Perhaps a baffling disposition is where we have flopped at elaborating the AIDS problem within the paradigm of poverty. And while the Kamuzu Banda regime was slow to respond to the scientific advice on the likelihood of the virus in Malawi in the early 1980s, an appropriate model of development would have aided the management of HIV spread when we found out. We could have contained the impacts of AIDS on development. Take infrastructure development in the road sector, for example. A timely construction of roads would have not only facilitated reaching PLHAs but would have also brought information and competencies to mitigate the spread much earlier in time. Immediate solutions like prophylaxis would have reached the poor more efficiently. Strategic infrastructure investments in health centers and hospitals would have meant the adequate handling of cases in the most remote areas where the risk of contracting the HIV is higher due to limited familiarity of the Syndrome.

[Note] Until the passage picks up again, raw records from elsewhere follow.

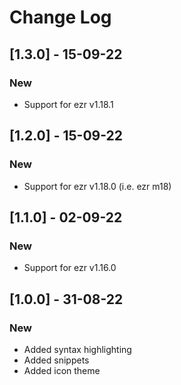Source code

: # Change Log

## [1.3.0] - 15-09-22
### New
- Support for ezr v1.18.1

## [1.2.0] - 15-09-22
### New
- Support for ezr v1.18.0 (i.e. ezr m18)

## [1.1.0] - 02-09-22
### New
- Support for ezr v1.16.0

## [1.0.0] - 31-08-22
### New
- Added syntax highlighting
- Added snippets
- Added icon theme
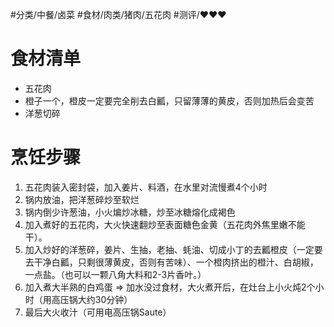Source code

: #分类/中餐/卤菜 #食材/肉类/猪肉/五花肉 #测评/❤️❤️❤️

# 食材清单

- 五花肉
- 橙子一个，橙皮一定要完全削去白瓤，只留薄薄的黄皮，否则加热后会变苦
- 洋葱切碎

# 烹饪步骤

1. 五花肉装入密封袋，加入姜片、料酒，在水里对流慢煮4个小时
2. 锅内放油，把洋葱碎炒至软烂
3. 锅内倒少许葱油，小火煸炒冰糖，炒至冰糖熔化成褐色
4. 加入煮好的五花肉，大火快速翻炒至表面糖色金黄（五花肉外焦里嫩不能干）。
5. 加入炒好的洋葱碎，姜片、生抽，老抽、蚝油、切成小丁的去瓤橙皮（一定要去干净白瓤，只剩很薄黄皮，否则有苦味）、一个橙肉挤出的橙汁、白胡椒，一点盐。（也可以一颗八角大料和2-3片香叶。）
6. 加入煮大半熟的白鸡蛋 ⇒ 加水没过食材，大火煮开后，在灶台上小火炖2个小时（用高压锅大约30分钟）
7. 最后大火收汁（可用电高压锅Saute）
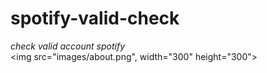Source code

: # spotify-valid-check
*check valid account spotify*<br>
<img src="images/about.png", width="300" height="300">
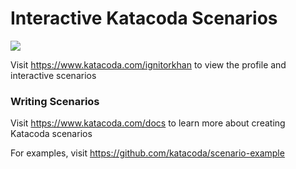 # Interactive Katacoda Scenarios

[![](http://shields.katacoda.com/katacoda/ignitorkhan/count.svg)](https://www.katacoda.com/ignitorkhan "Get your profile on Katacoda.com")

Visit https://www.katacoda.com/ignitorkhan to view the profile and interactive scenarios

### Writing Scenarios
Visit https://www.katacoda.com/docs to learn more about creating Katacoda scenarios

For examples, visit https://github.com/katacoda/scenario-example

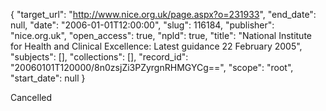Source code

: {
  "target_url": "http://www.nice.org.uk/page.aspx?o=231933", 
  "end_date": null, 
  "date": "2006-01-01T12:00:00", 
  "slug": 116184, 
  "publisher": "nice.org.uk", 
  "open_access": true, 
  "npld": true, 
  "title": "National Institute for Health and Clinical Excellence: Latest guidance 22 February 2005", 
  "subjects": [], 
  "collections": [], 
  "record_id": "20060101T120000/8n0zsjZi3PZyrgnRHMGYCg==", 
  "scope": "root", 
  "start_date": null
}

Cancelled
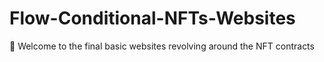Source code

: # Flow-Conditional-NFTs-Websites

👋 Welcome to the final basic websites revolving around the NFT contracts
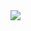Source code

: <a href="https://github.com/eshevlyakova/github-readme-stats">
  <img align="center" src="https://github-readme-stats.vercel.app/api/pin/?username=eshevlyakova&repo=convoychat&count_private=true" />
</a>

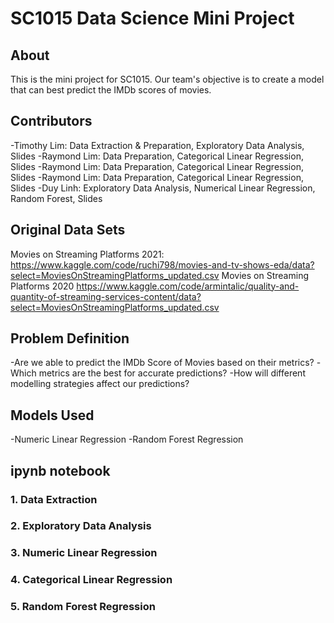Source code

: # SC1015 Data Science Mini Project

## About 
This is the mini project for SC1015. Our team's objective is to create a model that can best predict the IMDb scores of movies.


## Contributors
-Timothy Lim: Data Extraction & Preparation, Exploratory Data Analysis, Slides
-Raymond Lim: Data Preparation, Categorical Linear Regression, Slides
-Raymond Lim: Data Preparation, Categorical Linear Regression, Slides
-Raymond Lim: Data Preparation, Categorical Linear Regression, Slides
-Duy Linh: Exploratory Data Analysis, Numerical Linear Regression, Random Forest, Slides

## Original Data Sets
Movies on Streaming Platforms 2021: https://www.kaggle.com/code/ruchi798/movies-and-tv-shows-eda/data?select=MoviesOnStreamingPlatforms_updated.csv
Movies on Streaming Platforms 2020 https://www.kaggle.com/code/armintalic/quality-and-quantity-of-streaming-services-content/data?select=MoviesOnStreamingPlatforms_updated.csv

## Problem Definition
-Are we able to predict the IMDb Score of Movies based on their metrics?
-Which metrics are the best for accurate predictions?
-How will different modelling strategies affect our predictions?

## Models Used
-Numeric Linear Regression
-Random Forest Regression

## ipynb notebook
### 1. Data Extraction


### 2. Exploratory Data Analysis

### 3. Numeric Linear Regression

### 4. Categorical Linear Regression

### 5. Random Forest Regression
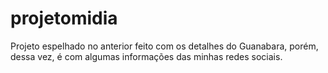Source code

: # projetomidia
 Projeto espelhado no anterior feito com os detalhes do Guanabara, porém, dessa vez, é com algumas informações das minhas redes sociais.
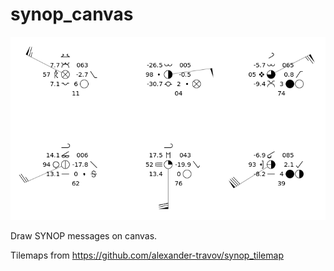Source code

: # synop\_canvas

![SYNOP example](example.png)

Draw SYNOP messages on canvas.

Tilemaps from https://github.com/alexander-travov/synop_tilemap
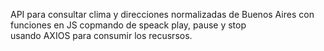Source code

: API para consultar clima y direcciones normalizadas de Buenos Aires
con funciones en JS copmando de speack  play, pause y stop  
usando AXIOS para consumir los recusrsos.
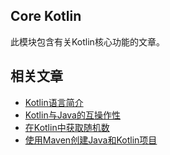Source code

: ## Core Kotlin

此模块包含有关Kotlin核心功能的文章。

## 相关文章

+ [Kotlin语言简介](docs/Kotlin语言简介.md)
+ [Kotlin与Java的互操作性](docs/Kotlin与Java的互操作性.md)
+ [在Kotlin中获取随机数](docs/在Kotlin中获取随机数.md)
+ [使用Maven创建Java和Kotlin项目](docs/使用Maven创建Java和Kotlin项目.md)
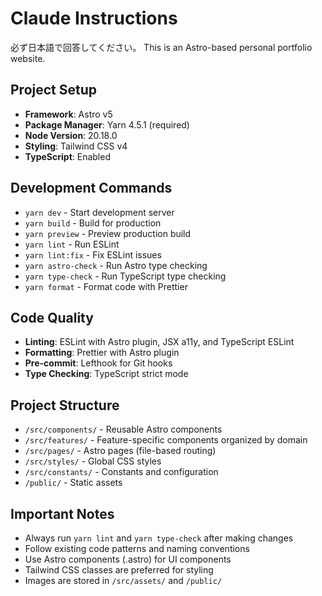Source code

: # Claude Instructions

必ず日本語で回答してください。
This is an Astro-based personal portfolio website.

## Project Setup

- **Framework**: Astro v5
- **Package Manager**: Yarn 4.5.1 (required)
- **Node Version**: 20.18.0
- **Styling**: Tailwind CSS v4
- **TypeScript**: Enabled

## Development Commands

- `yarn dev` - Start development server
- `yarn build` - Build for production
- `yarn preview` - Preview production build
- `yarn lint` - Run ESLint
- `yarn lint:fix` - Fix ESLint issues
- `yarn astro-check` - Run Astro type checking
- `yarn type-check` - Run TypeScript type checking
- `yarn format` - Format code with Prettier

## Code Quality

- **Linting**: ESLint with Astro plugin, JSX a11y, and TypeScript ESLint
- **Formatting**: Prettier with Astro plugin
- **Pre-commit**: Lefthook for Git hooks
- **Type Checking**: TypeScript strict mode

## Project Structure

- `/src/components/` - Reusable Astro components
- `/src/features/` - Feature-specific components organized by domain
- `/src/pages/` - Astro pages (file-based routing)
- `/src/styles/` - Global CSS styles
- `/src/constants/` - Constants and configuration
- `/public/` - Static assets

## Important Notes

- Always run `yarn lint` and `yarn type-check` after making changes
- Follow existing code patterns and naming conventions
- Use Astro components (.astro) for UI components
- Tailwind CSS classes are preferred for styling
- Images are stored in `/src/assets/` and `/public/`
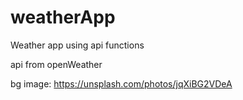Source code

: # weatherApp
Weather app using api functions

api from openWeather

bg image: https://unsplash.com/photos/jqXiBG2VDeA
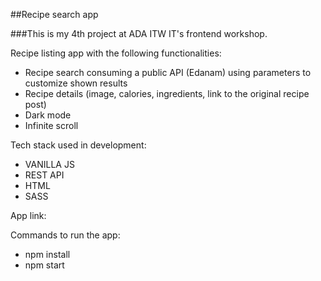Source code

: ##Recipe search app

###This is my 4th project at ADA ITW IT's frontend workshop.

Recipe listing app with the following functionalities:

- Recipe search consuming a public API (Edanam) using parameters to customize shown results
- Recipe details (image, calories, ingredients, link to the original recipe post)
- Dark mode
- Infinite scroll

Tech stack used in development:
- VANILLA JS
- REST API
- HTML
- SASS

App link: 

Commands to run the app:
- npm install
- npm start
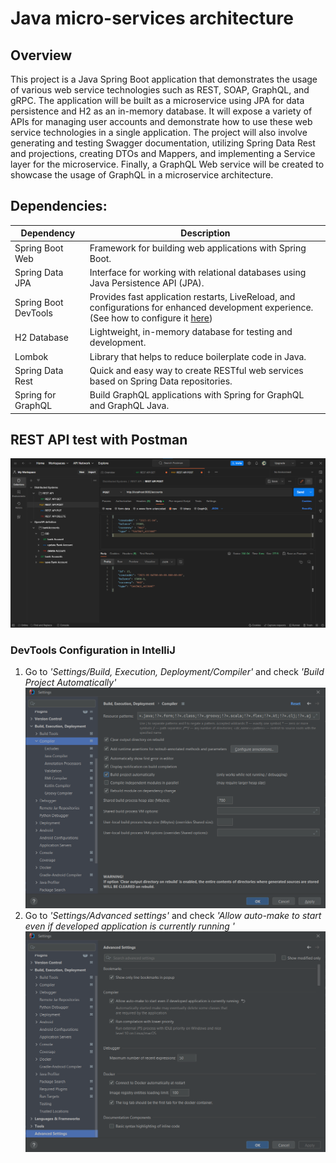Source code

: # Java micro-services architecture


## Overview
This project is a Java Spring Boot application that demonstrates the usage of various web service technologies such as REST, SOAP, GraphQL, and gRPC. The application will be built as a microservice using JPA for data persistence and H2 as an in-memory database. It will expose a variety of APIs for managing user accounts and demonstrate how to use these web service technologies in a single application. The project will also involve generating and testing Swagger documentation, utilizing Spring Data Rest and projections, creating DTOs and Mappers, and implementing a Service layer for the microservice. Finally, a GraphQL Web service will be created to showcase the usage of GraphQL in a microservice architecture.

## Dependencies:

| Dependency                 | Description                                                                                                                                                |
|----------------------------|------------------------------------------------------------------------------------------------------------------------------------------------------------|
| Spring Boot Web            | Framework for building web applications with Spring Boot.                                                                                                  |
| Spring Data JPA            | Interface for working with relational databases using Java Persistence API (JPA).                                                                          |
| Spring Boot DevTools      | Provides fast application restarts, LiveReload, and configurations for enhanced development experience. (See how to configure it [here](#dev-tools-config)) |
| H2 Database                | Lightweight, in-memory database for testing and development.                                                                                               |
| Lombok                     | Library that helps to reduce boilerplate code in Java.                                                                                                     |
| Spring Data Rest           | Quick and easy way to create RESTful web services based on Spring Data repositories.                                                                       |
| Spring for GraphQL      | Build GraphQL applications with Spring for GraphQL and GraphQL Java.                                                                                       |

## REST API test with Postman
![Test REST API with Postman](assets/postmantest1.png)


### <h3 id = "dev-tools-config">DevTools Configuration in IntelliJ</h3>
1. Go to *'Settings/Build, Execution, Deployment/Compiler'* and check *'Build Project Automatically'*
![devtools step 1](assets/devtools%20step%201.png)
2. Go to *'Settings/Advanced settings'* and check *'Allow auto-make to start even if developed application is currently running '*
![devtools step 2](assets/devtools%20step%202.png)

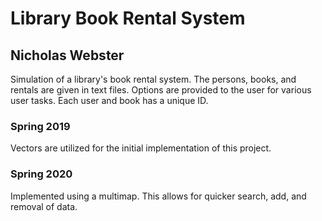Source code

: # Library Book Rental System

## Nicholas Webster

Simulation of a library's book rental system. The persons, books, and rentals are given in text files. Options are provided to the user for various user tasks. Each user and book has a unique ID.

### Spring 2019
Vectors are utilized for the initial implementation of this project.

### Spring 2020
Implemented using a multimap. This allows for quicker search, add, and removal of data.
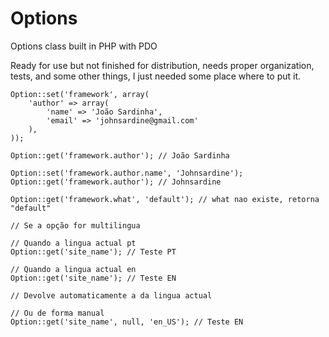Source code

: Options
=======

Options class built in PHP with PDO

Ready for use but not finished for distribution, needs proper organization, tests, and some other things, I just needed some place where to put it.

	Option::set('framework', array(
		'author' => array(
			'name' => 'João Sardinha',
			'email' => 'johnsardine@gmail.com'
		),
	));
	
	Option::get('framework.author'); // João Sardinha
	
	Option::set('framework.author.name', 'Johnsardine');
	Option::get('framework.author'); // Johnsardine
	
	Option::get('framework.what', 'default'); // what nao existe, retorna "default"
	
	// Se a opção for multilingua
	
	// Quando a lingua actual pt
	Option::get('site_name'); // Teste PT
	
	// Quando a lingua actual en
	Option::get('site_name'); // Teste EN
	
	// Devolve automaticamente a da lingua actual
	
	// Ou de forma manual
	Option::get('site_name', null, 'en_US'); // Teste EN	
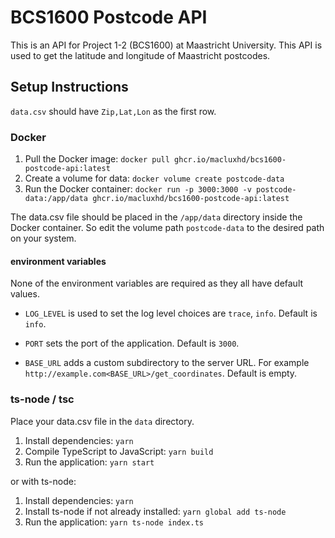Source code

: # BCS1600 Postcode API

This is an API for Project 1-2 (BCS1600) at Maastricht University. This API is used to get the latitude and longitude of Maastricht postcodes.

## Setup Instructions

`data.csv` should have `Zip,Lat,Lon` as the first row.

### Docker

1. Pull the Docker image: `docker pull ghcr.io/macluxhd/bcs1600-postcode-api:latest`
2. Create a volume for data: `docker volume create postcode-data`
3. Run the Docker container: `docker run -p 3000:3000 -v postcode-data:/app/data ghcr.io/macluxhd/bcs1600-postcode-api:latest`

The data.csv file should be placed in the `/app/data` directory inside the Docker container. So edit the volume path `postcode-data` to the desired path on your system.

#### environment variables

None of the environment variables are required as they all have default values.

- `LOG_LEVEL` is used to set the log level choices are `trace`, `info`. Default is `info`.

- `PORT` sets the port of the application. Default is `3000`.

- `BASE_URL` adds a custom subdirectory to the server URL. For example `http://example.com<BASE_URL>/get_coordinates`. Default is empty.

### ts-node / tsc

Place your data.csv file in the `data` directory.

1. Install dependencies: `yarn`
2. Compile TypeScript to JavaScript: `yarn build`
3. Run the application: `yarn start`

or with ts-node:
1. Install dependencies: `yarn`
2. Install ts-node if not already installed: `yarn global add ts-node`
3. Run the application: `yarn ts-node index.ts`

The acceleration of formal education would have also assisted in several important ways. Schooling would facilitate access to and use of useful knowledge; it would prepare medical personnel that would be within reach of the government’s AIDS budget; it would also shorten the idle time for people to engage in risky sexual behavior, either through consensual interactions or forced acts that have hidden in cultural codes leading to early/child marriages or child initiation ceremonies. The latter could also be very well achieved with fiscal and monetary policies that give the economy a demand boost so that men and women can work instead of fantasizing their next fleshly conquest.
On the contrary, the country has nourished on its position of disadvantage, a vulnerability to undisputable suffrage in the absence of foreign assistance. In turn, we have allowed the problem to grow beyond levels our culture, wit and resources could manage, letting the burden to continue registering positive growth year after year. The result has been the flourishing of organizations working at national, local and grassroots levels in an attempt to mitigate the virus’ spread and care for the sick, when what we have done is normalize a disease that is actually abating in other countries (check Brazil and Ethiopia, for example).
Our attempts to resolve challenges that have an implication on our already small, static, economy must always be accompanied by a candid poverty analysis. The case of HIV/AIDS prevalence in Malawi, touted one of the highest in the world, should barely be considered one of promiscuity as this is a natural human competence everywhere across the planet. Neither is it just a consequence of bad luck. HIV and AIDS are very much a subject of poverty.
If Gift were a high-earning white-collar officer working at a vibrant Non-Governmental Organization (NGO), he would have accessed treatment in time, and would have maintained a diet that was supportive of his condition, and would have probably had a variety of sources of critical information to keep him and others around him safe. Perhaps, if we dealt with Gift’s poverty, we would still have him around with us.